▸ Problem statement
Please reproduce the following records exactly, with nothing omitted.

▸ Source information
- Opening Delimiter -
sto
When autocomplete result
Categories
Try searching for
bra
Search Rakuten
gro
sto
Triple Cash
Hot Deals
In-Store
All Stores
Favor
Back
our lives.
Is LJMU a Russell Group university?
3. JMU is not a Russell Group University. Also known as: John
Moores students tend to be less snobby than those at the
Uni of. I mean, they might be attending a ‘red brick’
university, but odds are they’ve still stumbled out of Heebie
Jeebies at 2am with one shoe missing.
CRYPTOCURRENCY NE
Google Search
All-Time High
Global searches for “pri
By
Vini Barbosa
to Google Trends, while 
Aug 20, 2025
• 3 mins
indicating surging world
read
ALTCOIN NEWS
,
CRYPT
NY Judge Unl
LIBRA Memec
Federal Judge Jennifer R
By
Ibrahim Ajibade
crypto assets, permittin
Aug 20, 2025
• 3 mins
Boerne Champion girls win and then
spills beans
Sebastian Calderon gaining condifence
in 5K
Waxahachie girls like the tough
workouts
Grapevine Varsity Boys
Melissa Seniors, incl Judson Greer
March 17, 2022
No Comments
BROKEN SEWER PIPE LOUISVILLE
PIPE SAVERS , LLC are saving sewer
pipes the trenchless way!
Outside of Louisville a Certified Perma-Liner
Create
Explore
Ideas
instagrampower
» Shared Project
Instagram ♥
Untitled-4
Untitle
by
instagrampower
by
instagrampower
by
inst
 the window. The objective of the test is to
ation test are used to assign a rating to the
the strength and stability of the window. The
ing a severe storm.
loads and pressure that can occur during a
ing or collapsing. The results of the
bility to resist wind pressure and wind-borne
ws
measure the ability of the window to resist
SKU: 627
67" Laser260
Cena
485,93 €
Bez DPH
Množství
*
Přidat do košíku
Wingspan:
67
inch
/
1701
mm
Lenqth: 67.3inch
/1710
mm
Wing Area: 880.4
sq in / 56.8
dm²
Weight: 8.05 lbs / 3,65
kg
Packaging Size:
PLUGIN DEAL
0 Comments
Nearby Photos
- Closing Delimiter -
▸ Task solution
sto
When autocomplete result
Categories
Try searching for
bra
Search Rakuten
gro
sto
Triple Cash
Hot Deals
In-Store
All Stores
Favor
Back
our lives.
Is LJMU a Russell Group university?
3. JMU is not a Russell Group University. Also known as: John
Moores students tend to be less snobby than those at the
Uni of. I mean, they might be attending a ‘red brick’
university, but odds are they’ve still stumbled out of Heebie
Jeebies at 2am with one shoe missing.
CRYPTOCURRENCY NE
Google Search
All-Time High
Global searches for “pri
By
Vini Barbosa
to Google Trends, while 
Aug 20, 2025
• 3 mins
indicating surging world
read
ALTCOIN NEWS
,
CRYPT
NY Judge Unl
LIBRA Memec
Federal Judge Jennifer R
By
Ibrahim Ajibade
crypto assets, permittin
Aug 20, 2025
• 3 mins
Boerne Champion girls win and then
spills beans
Sebastian Calderon gaining condifence
in 5K
Waxahachie girls like the tough
workouts
Grapevine Varsity Boys
Melissa Seniors, incl Judson Greer
March 17, 2022
No Comments
BROKEN SEWER PIPE LOUISVILLE
PIPE SAVERS , LLC are saving sewer
pipes the trenchless way!
Outside of Louisville a Certified Perma-Liner
Create
Explore
Ideas
instagrampower
» Shared Project
Instagram ♥
Untitled-4
Untitle
by
instagrampower
by
instagrampower
by
inst
 the window. The objective of the test is to
ation test are used to assign a rating to the
the strength and stability of the window. The
ing a severe storm.
loads and pressure that can occur during a
ing or collapsing. The results of the
bility to resist wind pressure and wind-borne
ws
measure the ability of the window to resist
SKU: 627
67" Laser260
Cena
485,93 €
Bez DPH
Množství
*
Přidat do košíku
Wingspan:
67
inch
/
1701
mm
Lenqth: 67.3inch
/1710
mm
Wing Area: 880.4
sq in / 56.8
dm²
Weight: 8.05 lbs / 3,65
kg
Packaging Size:
PLUGIN DEAL
0 Comments
Nearby Photos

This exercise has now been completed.